Partner finden
Gut Ding will Weile haben
Nur aktive und manchmal auch zeitintensive Suche führt zu einem passenden Projektpartner. Wir haben viele europäische Lehrkräfte per E-Mail (IKT-Glossar) oder über den entsprechenden "add-contact-Button" ( IKT-Glossar) angeschrieben, hierbei gingen wir stets auf das Profil (IKT-Glossar) der entsprechenden Schule ein und erläuterten unsere Projektideen. In unserem Fall erwies es sich als vorteilhaft, dass wir bereits über Erfahrungen im Bereich von eTwinning-Projekten verfügten und daher den potentiellen Partnerschulen ( IKT-Glossar) darüber berichten konnten.

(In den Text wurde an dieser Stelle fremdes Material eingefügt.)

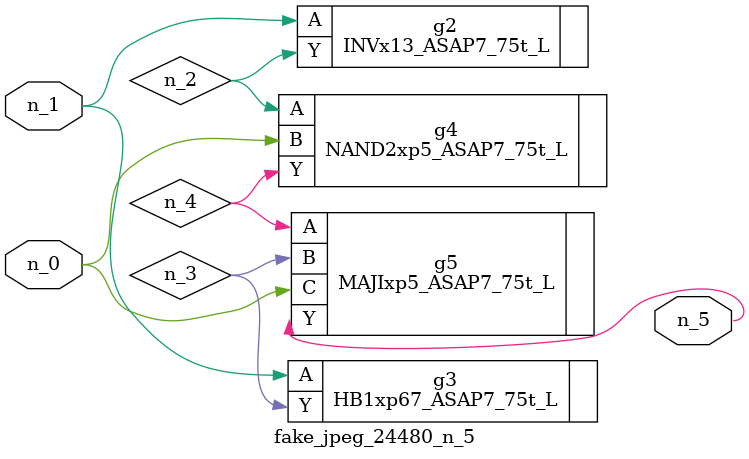
<source format=v>
module fake_jpeg_24480_n_5 (n_0, n_1, n_5);

input n_0;
input n_1;

output n_5;

wire n_2;
wire n_3;
wire n_4;

INVx13_ASAP7_75t_L g2 ( 
.A(n_1),
.Y(n_2)
);

HB1xp67_ASAP7_75t_L g3 ( 
.A(n_1),
.Y(n_3)
);

NAND2xp5_ASAP7_75t_L g4 ( 
.A(n_2),
.B(n_0),
.Y(n_4)
);

MAJIxp5_ASAP7_75t_L g5 ( 
.A(n_4),
.B(n_3),
.C(n_0),
.Y(n_5)
);


endmodule
</source>
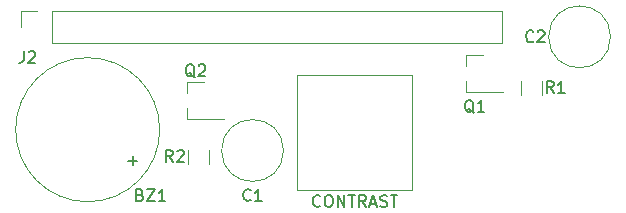
<source format=gbr>
G04 #@! TF.GenerationSoftware,KiCad,Pcbnew,5.1.5+dfsg1-2build2*
G04 #@! TF.CreationDate,2020-11-20T08:54:09-05:00*
G04 #@! TF.ProjectId,portb_lcd_mod,706f7274-625f-46c6-9364-5f6d6f642e6b,rev?*
G04 #@! TF.SameCoordinates,Original*
G04 #@! TF.FileFunction,Legend,Top*
G04 #@! TF.FilePolarity,Positive*
%FSLAX46Y46*%
G04 Gerber Fmt 4.6, Leading zero omitted, Abs format (unit mm)*
G04 Created by KiCad (PCBNEW 5.1.5+dfsg1-2build2) date 2020-11-20 08:54:09*
%MOMM*%
%LPD*%
G04 APERTURE LIST*
%ADD10C,0.120000*%
%ADD11C,0.150000*%
G04 APERTURE END LIST*
D10*
X131078000Y-108712000D02*
G75*
G03X131078000Y-108712000I-6100000J0D01*
G01*
X121920000Y-101330000D02*
X121920000Y-98670000D01*
X121920000Y-101330000D02*
X160080000Y-101330000D01*
X160080000Y-101330000D02*
X160080000Y-98670000D01*
X121920000Y-98670000D02*
X160080000Y-98670000D01*
X119320000Y-98670000D02*
X120650000Y-98670000D01*
X119320000Y-100000000D02*
X119320000Y-98670000D01*
X156998000Y-102372000D02*
X156998000Y-103302000D01*
X156998000Y-105532000D02*
X156998000Y-104602000D01*
X156998000Y-105532000D02*
X160158000Y-105532000D01*
X156998000Y-102372000D02*
X158458000Y-102372000D01*
X133376000Y-104658000D02*
X134836000Y-104658000D01*
X133376000Y-107818000D02*
X136536000Y-107818000D01*
X133376000Y-107818000D02*
X133376000Y-106888000D01*
X133376000Y-104658000D02*
X133376000Y-105588000D01*
X163470000Y-104590436D02*
X163470000Y-105794564D01*
X161650000Y-104590436D02*
X161650000Y-105794564D01*
X133456000Y-110432436D02*
X133456000Y-111636564D01*
X135276000Y-110432436D02*
X135276000Y-111636564D01*
X152459000Y-104066000D02*
X152459000Y-113836000D01*
X142689000Y-104066000D02*
X142689000Y-113836000D01*
X152459000Y-104066000D02*
X142689000Y-104066000D01*
X152459000Y-113836000D02*
X142689000Y-113836000D01*
X141558000Y-110474000D02*
G75*
G03X141558000Y-110474000I-2620000J0D01*
G01*
X169244000Y-100854000D02*
G75*
G03X169244000Y-100854000I-2620000J0D01*
G01*
D11*
X129421047Y-114228571D02*
X129563904Y-114276190D01*
X129611523Y-114323809D01*
X129659142Y-114419047D01*
X129659142Y-114561904D01*
X129611523Y-114657142D01*
X129563904Y-114704761D01*
X129468666Y-114752380D01*
X129087714Y-114752380D01*
X129087714Y-113752380D01*
X129421047Y-113752380D01*
X129516285Y-113800000D01*
X129563904Y-113847619D01*
X129611523Y-113942857D01*
X129611523Y-114038095D01*
X129563904Y-114133333D01*
X129516285Y-114180952D01*
X129421047Y-114228571D01*
X129087714Y-114228571D01*
X129992476Y-113752380D02*
X130659142Y-113752380D01*
X129992476Y-114752380D01*
X130659142Y-114752380D01*
X131563904Y-114752380D02*
X130992476Y-114752380D01*
X131278190Y-114752380D02*
X131278190Y-113752380D01*
X131182952Y-113895238D01*
X131087714Y-113990476D01*
X130992476Y-114038095D01*
X128407047Y-111323428D02*
X129168952Y-111323428D01*
X128788000Y-111704380D02*
X128788000Y-110942476D01*
X119554666Y-102068380D02*
X119554666Y-102782666D01*
X119507047Y-102925523D01*
X119411809Y-103020761D01*
X119268952Y-103068380D01*
X119173714Y-103068380D01*
X119983238Y-102163619D02*
X120030857Y-102116000D01*
X120126095Y-102068380D01*
X120364190Y-102068380D01*
X120459428Y-102116000D01*
X120507047Y-102163619D01*
X120554666Y-102258857D01*
X120554666Y-102354095D01*
X120507047Y-102496952D01*
X119935619Y-103068380D01*
X120554666Y-103068380D01*
X157662761Y-107299619D02*
X157567523Y-107252000D01*
X157472285Y-107156761D01*
X157329428Y-107013904D01*
X157234190Y-106966285D01*
X157138952Y-106966285D01*
X157186571Y-107204380D02*
X157091333Y-107156761D01*
X156996095Y-107061523D01*
X156948476Y-106871047D01*
X156948476Y-106537714D01*
X156996095Y-106347238D01*
X157091333Y-106252000D01*
X157186571Y-106204380D01*
X157377047Y-106204380D01*
X157472285Y-106252000D01*
X157567523Y-106347238D01*
X157615142Y-106537714D01*
X157615142Y-106871047D01*
X157567523Y-107061523D01*
X157472285Y-107156761D01*
X157377047Y-107204380D01*
X157186571Y-107204380D01*
X158567523Y-107204380D02*
X157996095Y-107204380D01*
X158281809Y-107204380D02*
X158281809Y-106204380D01*
X158186571Y-106347238D01*
X158091333Y-106442476D01*
X157996095Y-106490095D01*
X134040761Y-104285619D02*
X133945523Y-104238000D01*
X133850285Y-104142761D01*
X133707428Y-103999904D01*
X133612190Y-103952285D01*
X133516952Y-103952285D01*
X133564571Y-104190380D02*
X133469333Y-104142761D01*
X133374095Y-104047523D01*
X133326476Y-103857047D01*
X133326476Y-103523714D01*
X133374095Y-103333238D01*
X133469333Y-103238000D01*
X133564571Y-103190380D01*
X133755047Y-103190380D01*
X133850285Y-103238000D01*
X133945523Y-103333238D01*
X133993142Y-103523714D01*
X133993142Y-103857047D01*
X133945523Y-104047523D01*
X133850285Y-104142761D01*
X133755047Y-104190380D01*
X133564571Y-104190380D01*
X134374095Y-103285619D02*
X134421714Y-103238000D01*
X134516952Y-103190380D01*
X134755047Y-103190380D01*
X134850285Y-103238000D01*
X134897904Y-103285619D01*
X134945523Y-103380857D01*
X134945523Y-103476095D01*
X134897904Y-103618952D01*
X134326476Y-104190380D01*
X134945523Y-104190380D01*
X164425333Y-105608380D02*
X164092000Y-105132190D01*
X163853904Y-105608380D02*
X163853904Y-104608380D01*
X164234857Y-104608380D01*
X164330095Y-104656000D01*
X164377714Y-104703619D01*
X164425333Y-104798857D01*
X164425333Y-104941714D01*
X164377714Y-105036952D01*
X164330095Y-105084571D01*
X164234857Y-105132190D01*
X163853904Y-105132190D01*
X165377714Y-105608380D02*
X164806285Y-105608380D01*
X165092000Y-105608380D02*
X165092000Y-104608380D01*
X164996761Y-104751238D01*
X164901523Y-104846476D01*
X164806285Y-104894095D01*
X132167333Y-111450380D02*
X131834000Y-110974190D01*
X131595904Y-111450380D02*
X131595904Y-110450380D01*
X131976857Y-110450380D01*
X132072095Y-110498000D01*
X132119714Y-110545619D01*
X132167333Y-110640857D01*
X132167333Y-110783714D01*
X132119714Y-110878952D01*
X132072095Y-110926571D01*
X131976857Y-110974190D01*
X131595904Y-110974190D01*
X132548285Y-110545619D02*
X132595904Y-110498000D01*
X132691142Y-110450380D01*
X132929238Y-110450380D01*
X133024476Y-110498000D01*
X133072095Y-110545619D01*
X133119714Y-110640857D01*
X133119714Y-110736095D01*
X133072095Y-110878952D01*
X132500666Y-111450380D01*
X133119714Y-111450380D01*
X144669238Y-115165142D02*
X144621619Y-115212761D01*
X144478761Y-115260380D01*
X144383523Y-115260380D01*
X144240666Y-115212761D01*
X144145428Y-115117523D01*
X144097809Y-115022285D01*
X144050190Y-114831809D01*
X144050190Y-114688952D01*
X144097809Y-114498476D01*
X144145428Y-114403238D01*
X144240666Y-114308000D01*
X144383523Y-114260380D01*
X144478761Y-114260380D01*
X144621619Y-114308000D01*
X144669238Y-114355619D01*
X145288285Y-114260380D02*
X145478761Y-114260380D01*
X145574000Y-114308000D01*
X145669238Y-114403238D01*
X145716857Y-114593714D01*
X145716857Y-114927047D01*
X145669238Y-115117523D01*
X145574000Y-115212761D01*
X145478761Y-115260380D01*
X145288285Y-115260380D01*
X145193047Y-115212761D01*
X145097809Y-115117523D01*
X145050190Y-114927047D01*
X145050190Y-114593714D01*
X145097809Y-114403238D01*
X145193047Y-114308000D01*
X145288285Y-114260380D01*
X146145428Y-115260380D02*
X146145428Y-114260380D01*
X146716857Y-115260380D01*
X146716857Y-114260380D01*
X147050190Y-114260380D02*
X147621619Y-114260380D01*
X147335904Y-115260380D02*
X147335904Y-114260380D01*
X148526380Y-115260380D02*
X148193047Y-114784190D01*
X147954952Y-115260380D02*
X147954952Y-114260380D01*
X148335904Y-114260380D01*
X148431142Y-114308000D01*
X148478761Y-114355619D01*
X148526380Y-114450857D01*
X148526380Y-114593714D01*
X148478761Y-114688952D01*
X148431142Y-114736571D01*
X148335904Y-114784190D01*
X147954952Y-114784190D01*
X148907333Y-114974666D02*
X149383523Y-114974666D01*
X148812095Y-115260380D02*
X149145428Y-114260380D01*
X149478761Y-115260380D01*
X149764476Y-115212761D02*
X149907333Y-115260380D01*
X150145428Y-115260380D01*
X150240666Y-115212761D01*
X150288285Y-115165142D01*
X150335904Y-115069904D01*
X150335904Y-114974666D01*
X150288285Y-114879428D01*
X150240666Y-114831809D01*
X150145428Y-114784190D01*
X149954952Y-114736571D01*
X149859714Y-114688952D01*
X149812095Y-114641333D01*
X149764476Y-114546095D01*
X149764476Y-114450857D01*
X149812095Y-114355619D01*
X149859714Y-114308000D01*
X149954952Y-114260380D01*
X150193047Y-114260380D01*
X150335904Y-114308000D01*
X150621619Y-114260380D02*
X151193047Y-114260380D01*
X150907333Y-115260380D02*
X150907333Y-114260380D01*
X138771333Y-114657142D02*
X138723714Y-114704761D01*
X138580857Y-114752380D01*
X138485619Y-114752380D01*
X138342761Y-114704761D01*
X138247523Y-114609523D01*
X138199904Y-114514285D01*
X138152285Y-114323809D01*
X138152285Y-114180952D01*
X138199904Y-113990476D01*
X138247523Y-113895238D01*
X138342761Y-113800000D01*
X138485619Y-113752380D01*
X138580857Y-113752380D01*
X138723714Y-113800000D01*
X138771333Y-113847619D01*
X139723714Y-114752380D02*
X139152285Y-114752380D01*
X139438000Y-114752380D02*
X139438000Y-113752380D01*
X139342761Y-113895238D01*
X139247523Y-113990476D01*
X139152285Y-114038095D01*
X162707333Y-101211142D02*
X162659714Y-101258761D01*
X162516857Y-101306380D01*
X162421619Y-101306380D01*
X162278761Y-101258761D01*
X162183523Y-101163523D01*
X162135904Y-101068285D01*
X162088285Y-100877809D01*
X162088285Y-100734952D01*
X162135904Y-100544476D01*
X162183523Y-100449238D01*
X162278761Y-100354000D01*
X162421619Y-100306380D01*
X162516857Y-100306380D01*
X162659714Y-100354000D01*
X162707333Y-100401619D01*
X163088285Y-100401619D02*
X163135904Y-100354000D01*
X163231142Y-100306380D01*
X163469238Y-100306380D01*
X163564476Y-100354000D01*
X163612095Y-100401619D01*
X163659714Y-100496857D01*
X163659714Y-100592095D01*
X163612095Y-100734952D01*
X163040666Y-101306380D01*
X163659714Y-101306380D01*
M02*

</source>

Der Zeitaufwand zum Finden einer passenden Schule kann als relativ groß bewertet werden. In der Regel benötigt man einige Monate Vorlauf für das Finden von möglichen Partnern und das Erarbeiten eines gemeinsamen Projektplanes. Hierbei sollte man sich nicht zu schnell entmutigen lassen, Projektanfragen bleiben manchmal gänzlich unbeantwortet, ein geknüpfter Kontakt bricht schnell wieder ab oder man erkennt im Laufe der Vorbereitung, dass das geplante Projekt doch nicht gemeinsam zu realisieren ist.
Knigge von Doris Hecht
Auch hat sich gezeigt, dass ein hohes Maß an Flexibilität sehr förderlich ist, so sollte die Projektidee nicht „in Stein gemeißelt sein“, sondern eine gewisse Offenheit für andere Ideen des Projektpartners mitbringen. Eine offen formulierte Projektidee bringt zudem den Vorteil mit sich, dass man eine größere Anzahl an Partnerschulen anspricht und das laufende Projekt variabel angepasst werden kann. Häufig wird die eigene Schülergruppe nicht 1:1 zur Klasse einer möglichen Partnerschule passen, auch hier sollte man sich nicht abschrecken lassen. Das einzige wirkliche Ausschlusskriterium beim Finden einer passenden Lerngruppe ist das Alter der Schülerinnen und Schüler. Dies muss unserer Erfahrung nach unbedingt übereinstimmen, da zwischen den Interessen von z. B. dreizehnjährigen und sechzehnjährigen Welten liegen und in dieser Konstellation eine Zusammenarbeit so gut wie unmöglich ist.